[Exercise objective] The answer should be a faithful retyping of the records that follow, pictures excluded.

[Materials provided]
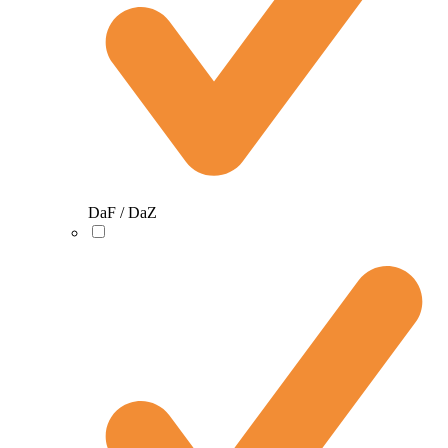
DaF / DaZ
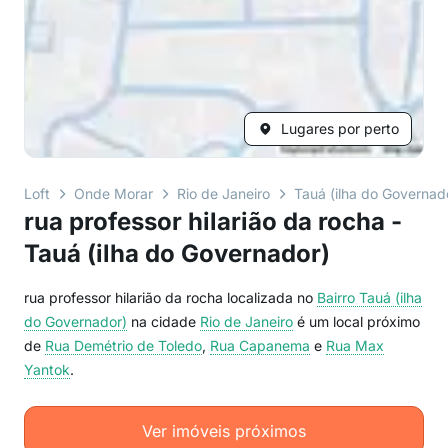
Lugares por perto
Loft
Onde Morar
Rio de Janeiro
Tauá (ilha do Governad
rua professor hilarião da rocha -
Tauá (ilha do Governador)
rua professor hilarião da rocha localizada no
Bairro
Tauá (ilha
do Governador)
na cidade
Rio de Janeiro
é um local próximo
de
Rua Demétrio de Toledo
,
Rua Capanema
e
Rua Max
Yantok
.
Ver imóveis próximos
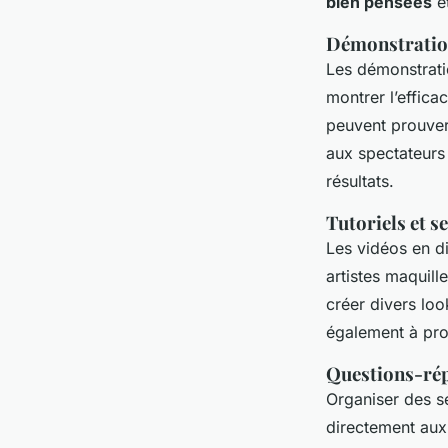
bien pensées
et
Démonstration
Les démonstratio
montrer l’effica
peuvent prouve
aux spectateurs 
résultats.
Tutoriels et s
Les vidéos en d
artistes maquill
créer divers loo
également à pro
Questions-ré
Organiser des s
directement aux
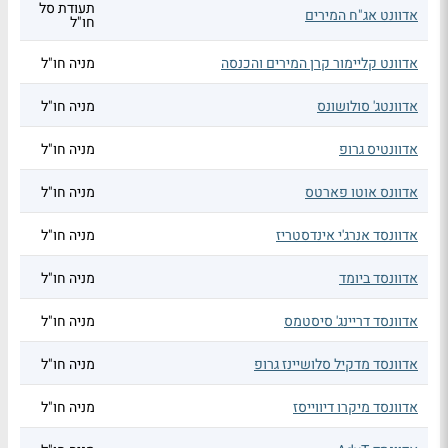
תעודת סל
אדוונט אג"ח המירים
חו"ל
אדוונט קליימור קרן המירים והכנסה
מניה חו"ל
אדוונטג' סולושונס
מניה חו"ל
אדוונטיס גרופ
מניה חו"ל
אדוונס אוטו פארטס
מניה חו"ל
אדוונסד אנרג'י אינדסטריז
מניה חו"ל
אדוונסד ביומד
מניה חו"ל
אדוונסד דריינג' סיסטמס
מניה חו"ל
אדוונסד מדקיל סלושיינז גרופ
מניה חו"ל
אדוונסד מיקרו דיווייסז
מניה חו"ל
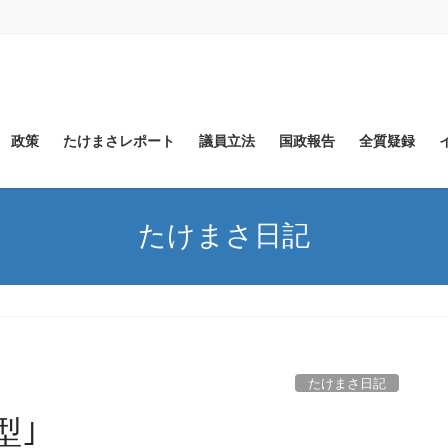
政策
たけまさレポート
議員立法
国政報告
全質疑録
たけまさ日記
たけまさ日記
型｣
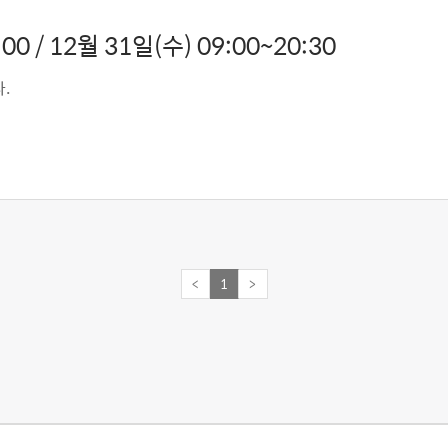
00 / 12월 31일(수) 09:00~20:30
.
<
1
>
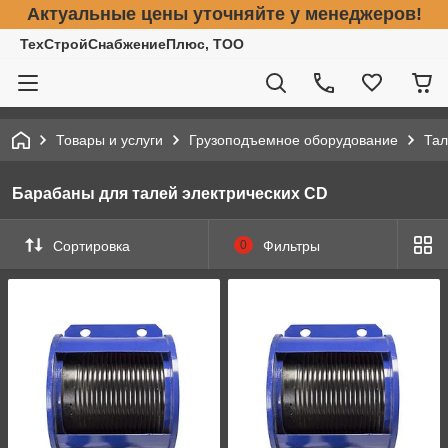
Актуальные цены уточняйте у менеджеров!
ТехСтройСнабжениеПлюс, ТОО
Товары и услуги
Грузоподъемное оборудование
Тал
Барабаны для талей электрических CD
Сортировка
0
Фильтры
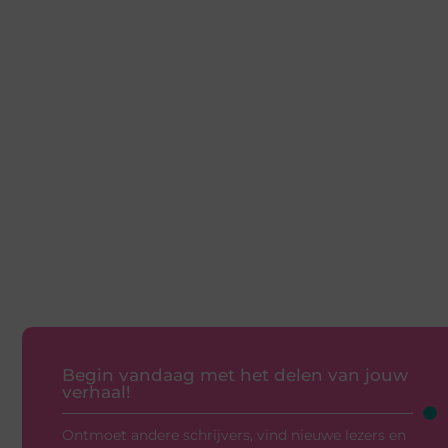
Begin vandaag met het delen van jouw
verhaal!
Ontmoet andere schrijvers, vind nieuwe lezers en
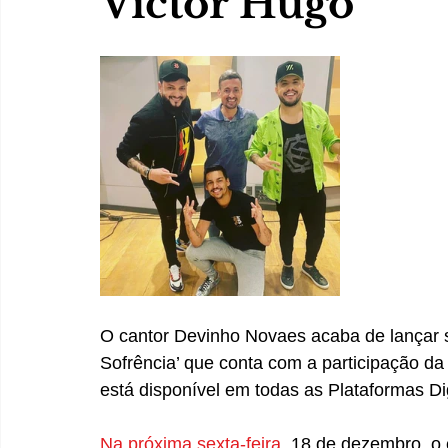
Victor Hugo
O cantor Devinho Novaes acaba de lançar 
Sofrência’ que conta com a participação da
está disponível em todas as Plataformas Dig
Na próxima sexta-feira
, 18 de dezembro, o 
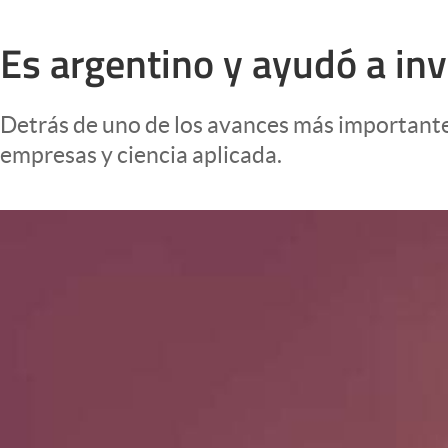
Infotechnology
Es argentino y ayudó a inv
Clase
Clima
Detrás de uno de los avances más important
Mundial 2026
empresas y ciencia aplicada.
Eventos Corporativos
El Cronista Studio
Mediakit
abre en nueva pestaña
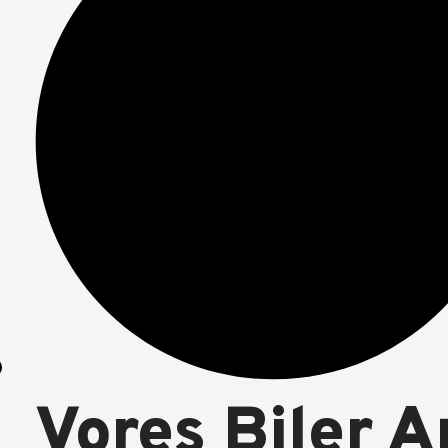
Vores Biler 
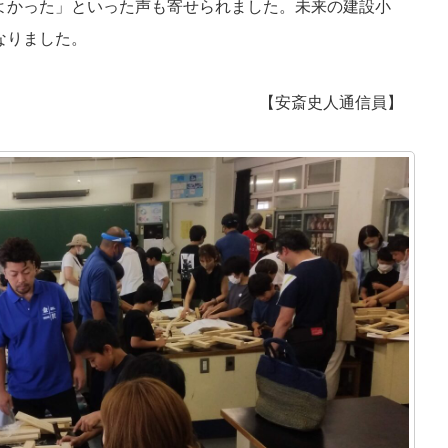
よかった」といった声も寄せられました。未来の建設小
りました。
【安斎史人通信員】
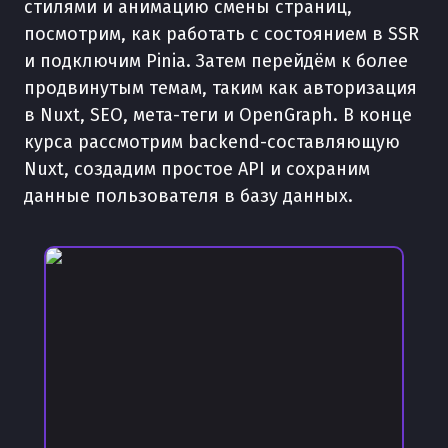
стилями и анимацию смены страниц,
посмотрим, как работать с состоянием в SSR
и подключим Pinia. Затем перейдём к более
продвинутым темам, таким как авторизация
в Nuxt, SEO, мета-теги и OpenGraph. В конце
курса рассмотрим backend-составляющую
Nuxt, создадим простое API и сохраним
данные пользователя в базу данных.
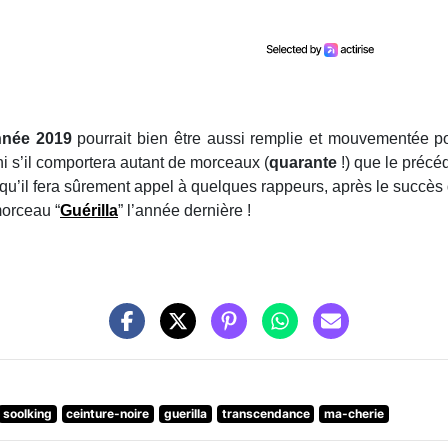
nnée 2019
pourrait bien être aussi remplie et mouvementée p
 ni s’il comportera autant de morceaux (
quarante
!) que le précé
u’il fera sûrement appel à quelques rappeurs, après le succès
orceau “
Guérilla
” l’année dernière !
soolking
ceinture-noire
guerilla
transcendance
ma-cherie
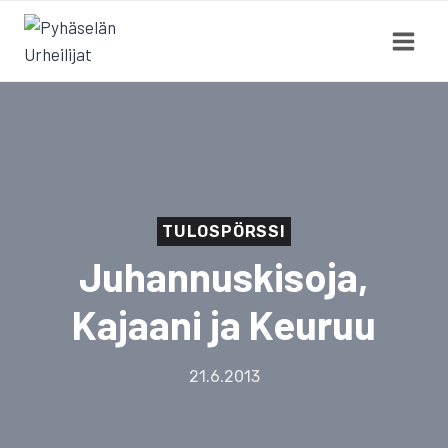
Siirry
sisältöön
TULOSPÖRSSI
Juhannuskisoja,
Kajaani ja Keuruu
21.6.2013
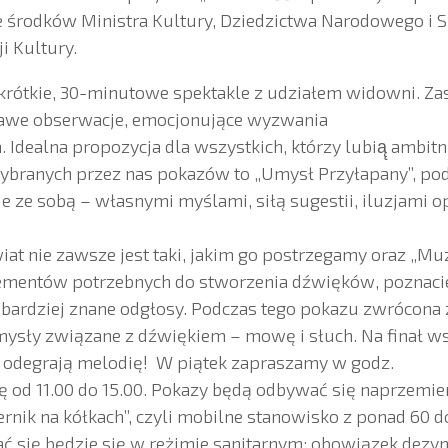
 środków Ministra Kultury, Dziedzictwa Narodowego i 
i Kultury.
krótkie, 30-minutowe spektakle z udziałem widowni. Za
kawe obserwacje, emocjonujące wyzwania
 Idealna propozycja dla wszystkich, którzy lubią̨ ambitn
wybranych przez nas pokazów to „Umysł Przyłapany”, po
 ze sobą – własnymi myślami, siłą sugestii, iluzjami o
iat nie zawsze jest taki, jakim go postrzegamy oraz „Muz
lementów potrzebnych do stworzenia dźwięków, poznaci
najbardziej znane odgłosy. Podczas tego pokazu zwrócona 
mysły związane z dźwiękiem – mowę i słuch. Na finał w
e odegrają melodię! W piątek zapraszamy w godz.
tę od 11.00 do 15.00. Pokazy będą odbywać się naprzemi
ernik na kółkach”, czyli mobilne stanowisko z ponad 60 
się będzie się w reżimie sanitarnym: obowiązek dezynf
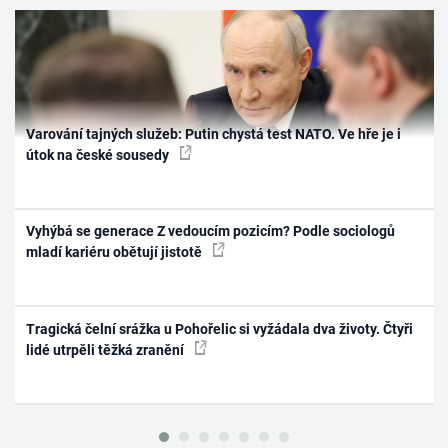
Varování tajných služeb: Putin chystá test NATO. Ve hře je i
útok na české sousedy
Vyhýbá se generace Z vedoucím pozicím? Podle sociologů
mladí kariéru obětují jistotě
Tragická čelní srážka u Pohořelic si vyžádala dva životy. Čtyři
lidé utrpěli těžká zranění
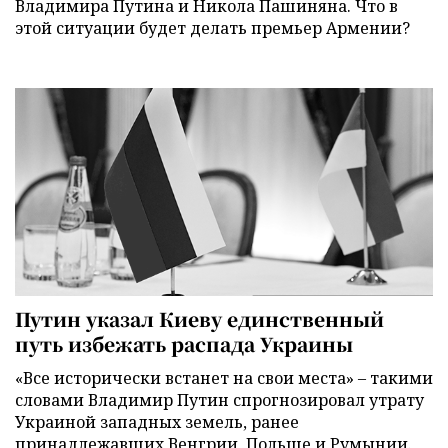
Владимира Путина и Никола Пашиняна. Что в
этой ситуации будет делать премьер Армении?
Путин указал Киеву единственный
путь избежать распада Украины
«Все исторически встанет на свои места» – такими
словами Владимир Путин спрогнозировал утрату
Украиной западных земель, ранее
принадлежавших Венгрии, Польше и Румынии.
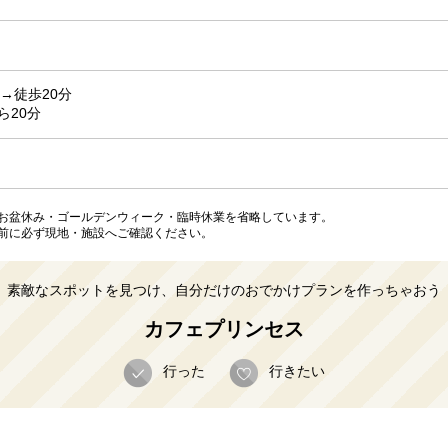
→徒歩20分
ら20分
お盆休み・ゴールデンウィーク・臨時休業を省略しています。
前に必ず現地・施設へご確認ください。
素敵なスポットを見つけ、自分だけのおでかけプランを作っちゃおう
カフェプリンセス
行った
行きたい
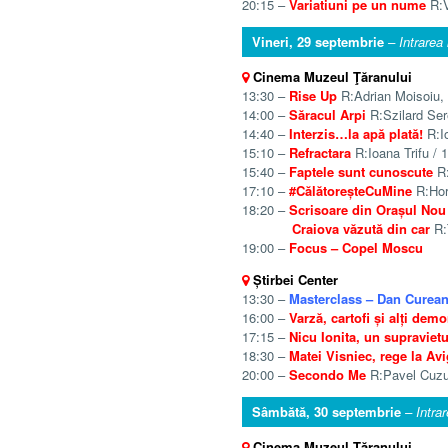
20:15 –
Variatiuni pe un nume
R:V
Vineri, 29 septembrie
– Intrarea 
Cinema Muzeul Ţăranului
13:30 –
Rise Up
R:Adrian Moisoiu, 
14:00 –
Săracul Arpi
R:Szilard Sere
14:40 –
Interzis…la apă plată!
R:Io
15:10 –
Refractara
R:Ioana Trifu / 1
15:40 –
Faptele sunt cunoscute
R:
17:10 –
#CălătoreșteCuMine
R:Hori
18:20 –
Scrisoare din Orașul Nou
Craiova văzută din car
R:T
19:00 –
Focus – Copel Moscu
Știrbei Center
13:30 –
Masterclass – Dan Curea
16:00 –
Varză, cartofi și alți demo
17:15 –
Nicu Ionita, un supravietu
18:30 –
Matei Visniec, rege la Av
20:00 –
Secondo Me
R:Pavel Cuzui
Sâmbătă, 30 septembrie
– Intrar
Cinema Muzeul Ţăranului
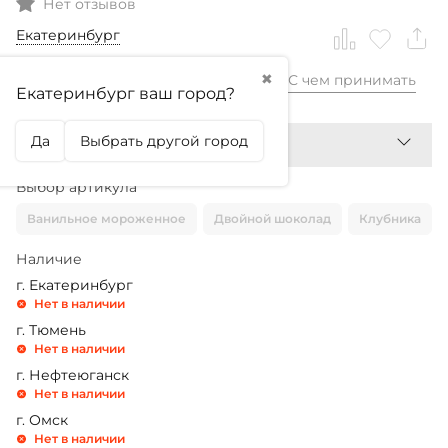
Нет отзывов
Екатеринбург
✖
С чем принимать
26 390,99
₽
Екатеринбург ваш город?
Да
Выбрать другой город
Выбор артикула
Ванильное мороженное
Двойной шоколад
Клубника
Наличие
г. Екатеринбург
Нет в наличии
г. Тюмень
Нет в наличии
г. Нефтеюганск
Нет в наличии
г. Омск
Нет в наличии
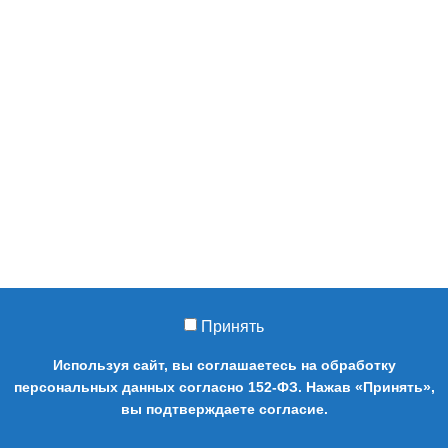
Принять
Используя сайт, вы соглашаетесь на обработку
персональных данных согласно 152-ФЗ. Нажав «Принять»,
0
вы подтверждаете согласие.
Магазин
Сайдбар
Cart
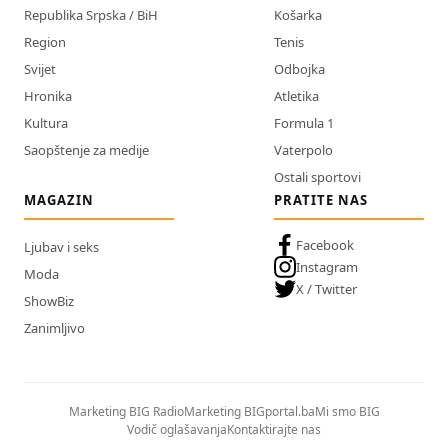
Republika Srpska / BiH
Košarka
Region
Tenis
Svijet
Odbojka
Hronika
Atletika
Kultura
Formula 1
Saopštenje za medije
Vaterpolo
Ostali sportovi
MAGAZIN
PRATITE NAS
Facebook
Ljubav i seks
Instagram
Moda
X / Twitter
ShowBiz
Zanimljivo
Marketing BIG Radio
Marketing BIGportal.ba
Mi smo BIG
Vodič oglašavanja
Kontaktirajte nas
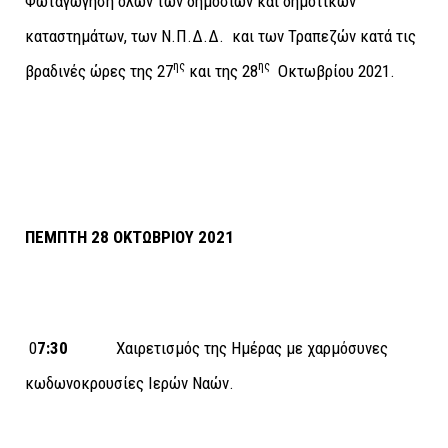
Φωταγώγηση όλων των δημόσιων και δημοτικών
καταστημάτων, των Ν.Π.Δ.Δ. και των Τραπεζών κατά τις
ης
ης
βραδινές ώρες της 27
και της 28
Οκτωβρίου 2021.
ΠΕΜΠΤΗ 28 ΟΚΤΩΒΡΙΟΥ 2021
0
7:30
Χαιρετισμός της Ημέρας με χαρμόσυνες
κωδωνοκρουσίες Ιερών Ναών.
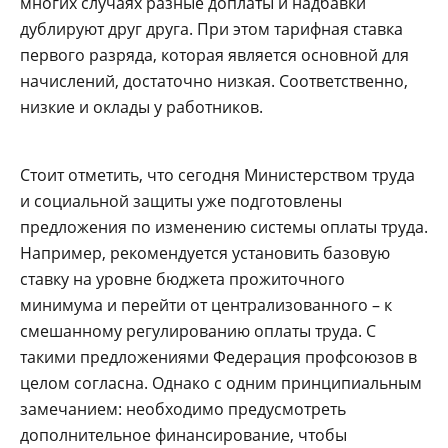
многих случаях разные доплаты и надбавки
дублируют друг друга. При этом тарифная ставка
первого разряда, которая является основной для
начислений, достаточно низкая. Соответственно,
низкие и оклады у работников.
Стоит отметить, что сегодня Министерством труда
и социальной защиты уже подготовлены
предложения по изменению системы оплаты труда.
Например, рекомендуется установить базовую
ставку на уровне бюджета прожиточного
минимума и перейти от централизованного – к
смешанному регулированию оплаты труда. С
такими предложениями Федерация профсоюзов в
целом согласна. Однако с одним принципиальным
замечанием: необходимо предусмотреть
дополнительное финансирование, чтобы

[Response to the exercise]
DaF / DaZ
Lugares por perto
Loft
Onde Morar
Rio de Janeiro
Tauá (ilha do Governad
rua professor hilarião da rocha -
Tauá (ilha do Governador)
rua professor hilarião da rocha localizada no
Bairro
Tauá (ilha
do Governador)
na cidade
Rio de Janeiro
é um local próximo
de
Rua Demétrio de Toledo
,
Rua Capanema
e
Rua Max
Yantok
.
Ver imóveis próximos
bien pensées
et
Démonstration
Les démonstratio
montrer l’effica
peuvent prouve
aux spectateurs 
résultats.
Tutoriels et s
Les vidéos en d
artistes maquill
créer divers loo
également à pro
Questions-ré
Organiser des s
directement aux
תעודת סל
אדוונט אג"ח המירים
חו"ל
אדוונט קליימור קרן המירים והכנסה
מניה חו"ל
אדוונטג' סולושונס
מניה חו"ל
אדוונטיס גרופ
מניה חו"ל
אדוונס אוטו פארטס
מניה חו"ל
אדוונסד אנרג'י אינדסטריז
מניה חו"ל
אדוונסד ביומד
מניה חו"ל
אדוונסד דריינג' סיסטמס
מניה חו"ל
אדוונסד מדקיל סלושיינז גרופ
מניה חו"ל
אדוונסד מיקרו דיווייסז
מניה חו"ל
政策
たけまさレポート
議員立法
国政報告
全質疑録
たけまさ日記
たけまさ日記
型｣
00 / 12월 31일(수) 09:00~20:30
.
<
1
>
Актуальные цены уточняйте у менеджеров!
ТехСтройСнабжениеПлюс, ТОО
Товары и услуги
Грузоподъемное оборудование
Тал
Барабаны для талей электрических CD
Сортировка
0
Фильтры
Begin vandaag met het delen van jouw
verhaal!
Ontmoet andere schrijvers, vind nieuwe lezers en
Victor Hugo
O cantor Devinho Novaes acaba de lançar 
Sofrência’ que conta com a participação da
está disponível em todas as Plataformas Dig
Na próxima sexta-feira
, 18 de dezembro, o 
Infotechnology
Es argentino y ayudó a inv
Clase
Clima
Detrás de uno de los avances más important
Mundial 2026
empresas y ciencia aplicada.
Eventos Corporativos
El Cronista Studio
Mediakit
abre en nueva pestaña
Vores Biler 
よかった」といった声も寄せられました。未来の建設小
りました。
【安斎史人通信員】
стилями и анимацию смены страниц,
посмотрим, как работать с состоянием в SSR
и подключим Pinia. Затем перейдём к более
продвинутым темам, таким как авторизация
в Nuxt, SEO, мета-теги и OpenGraph. В конце
курса рассмотрим backend-составляющую
Nuxt, создадим простое API и сохраним
данные пользователя в базу данных.
nnée 2019
pourrait bien être aussi remplie et mouvementée p
 ni s’il comportera autant de morceaux (
quarante
!) que le précé
u’il fera sûrement appel à quelques rappeurs, après le succès
orceau “
Guérilla
” l’année dernière !
soolking
ceinture-noire
guerilla
transcendance
ma-cherie
Siirry
sisältöön
TULOSPÖRSSI
Juhannuskisoja,
Kajaani ja Keuruu
21.6.2013
 środków Ministra Kultury, Dziedzictwa Narodowego i 
i Kultury.
krótkie, 30-minutowe spektakle z udziałem widowni. Za
kawe obserwacje, emocjonujące wyzwania
 Idealna propozycja dla wszystkich, którzy lubią̨ ambitn
wybranych przez nas pokazów to „Umysł Przyłapany”, po
 ze sobą – własnymi myślami, siłą sugestii, iluzjami o
iat nie zawsze jest taki, jakim go postrzegamy oraz „Muz
lementów potrzebnych do stworzenia dźwięków, poznaci
najbardziej znane odgłosy. Podczas tego pokazu zwrócona 
mysły związane z dźwiękiem – mowę i słuch. Na finał w
e odegrają melodię! W piątek zapraszamy w godz.
tę od 11.00 do 15.00. Pokazy będą odbywać się naprzemi
ernik na kółkach”, czyli mobilne stanowisko z ponad 60 
się będzie się w reżimie sanitarnym: obowiązek dezynf
Varování tajných služeb: Putin chystá test NATO. Ve hře je i
útok na české sousedy
Vyhýbá se generace Z vedoucím pozicím? Podle sociologů
mladí kariéru obětují jistotě
Tragická čelní srážka u Pohořelic si vyžádala dva životy. Čtyři
lidé utrpěli těžká zranění
Владимира Путина и Никола Пашиняна. Что в
этой ситуации будет делать премьер Армении?
Путин указал Киеву единственный
путь избежать распада Украины
«Все исторически встанет на свои места» – такими
словами Владимир Путин спрогнозировал утрату
Украиной западных земель, ранее
принадлежавших Венгрии, Польше и Румынии.
→徒歩20分
ら20分
お盆休み・ゴールデンウィーク・臨時休業を省略しています。
前に必ず現地・施設へご確認ください。
素敵なスポットを見つけ、自分だけのおでかけプランを作っちゃおう
カフェプリンセス
行った
行きたい
20:15 –
Variatiuni pe un nume
R:V
Vineri, 29 septembrie
– Intrarea 
Cinema Muzeul Ţăranului
13:30 –
Rise Up
R:Adrian Moisoiu, 
14:00 –
Săracul Arpi
R:Szilard Sere
14:40 –
Interzis…la apă plată!
R:Io
15:10 –
Refractara
R:Ioana Trifu / 1
15:40 –
Faptele sunt cunoscute
R:
17:10 –
#CălătoreșteCuMine
R:Hori
18:20 –
Scrisoare din Orașul Nou
Craiova văzută din car
R:T
19:00 –
Focus – Copel Moscu
Știrbei Center
13:30 –
Masterclass – Dan Curea
16:00 –
Varză, cartofi și alți demo
17:15 –
Nicu Ionita, un supravietu
18:30 –
Matei Visniec, rege la Av
20:00 –
Secondo Me
R:Pavel Cuzui
Sâmbătă, 30 septembrie
– Intrar
Cinema Muzeul Ţăranului
Нет отзывов
Екатеринбург
✖
С чем принимать
26 390,99
₽
Екатеринбург ваш город?
Да
Выбрать другой город
Выбор артикула
Ванильное мороженное
Двойной шоколад
Клубника
Наличие
г. Екатеринбург
Нет в наличии
г. Тюмень
Нет в наличии
г. Нефтеюганск
Нет в наличии
г. Омск
Нет в наличии
Принять
Используя сайт, вы соглашаетесь на обработку
персональных данных согласно 152-ФЗ. Нажав «Принять»,
0
вы подтверждаете согласие.
Магазин
Сайдбар
Cart
Republika Srpska / BiH
Košarka
Region
Tenis
Svijet
Odbojka
Hronika
Atletika
Kultura
Formula 1
Saopštenje za medije
Vaterpolo
Ostali sportovi
MAGAZIN
PRATITE NAS
Facebook
Ljubav i seks
Instagram
Moda
X / Twitter
ShowBiz
Zanimljivo
Marketing BIG Radio
Marketing BIGportal.ba
Mi smo BIG
Vodič oglašavanja
Kontaktirajte nas
Φωταγώγηση όλων των δημόσιων και δημοτικών
καταστημάτων, των Ν.Π.Δ.Δ. και των Τραπεζών κατά τις
ης
ης
βραδινές ώρες της 27
και της 28
Οκτωβρίου 2021.
ΠΕΜΠΤΗ 28 ΟΚΤΩΒΡΙΟΥ 2021
0
7:30
Χαιρετισμός της Ημέρας με χαρμόσυνες
κωδωνοκρουσίες Ιερών Ναών.
многих случаях разные доплаты и надбавки
дублируют друг друга. При этом тарифная ставка
первого разряда, которая является основной для
начислений, достаточно низкая. Соответственно,
низкие и оклады у работников.
Стоит отметить, что сегодня Министерством труда
и социальной защиты уже подготовлены
предложения по изменению системы оплаты труда.
Например, рекомендуется установить базовую
ставку на уровне бюджета прожиточного
минимума и перейти от централизованного – к
смешанному регулированию оплаты труда. С
такими предложениями Федерация профсоюзов в
целом согласна. Однако с одним принципиальным
замечанием: необходимо предусмотреть
дополнительное финансирование, чтобы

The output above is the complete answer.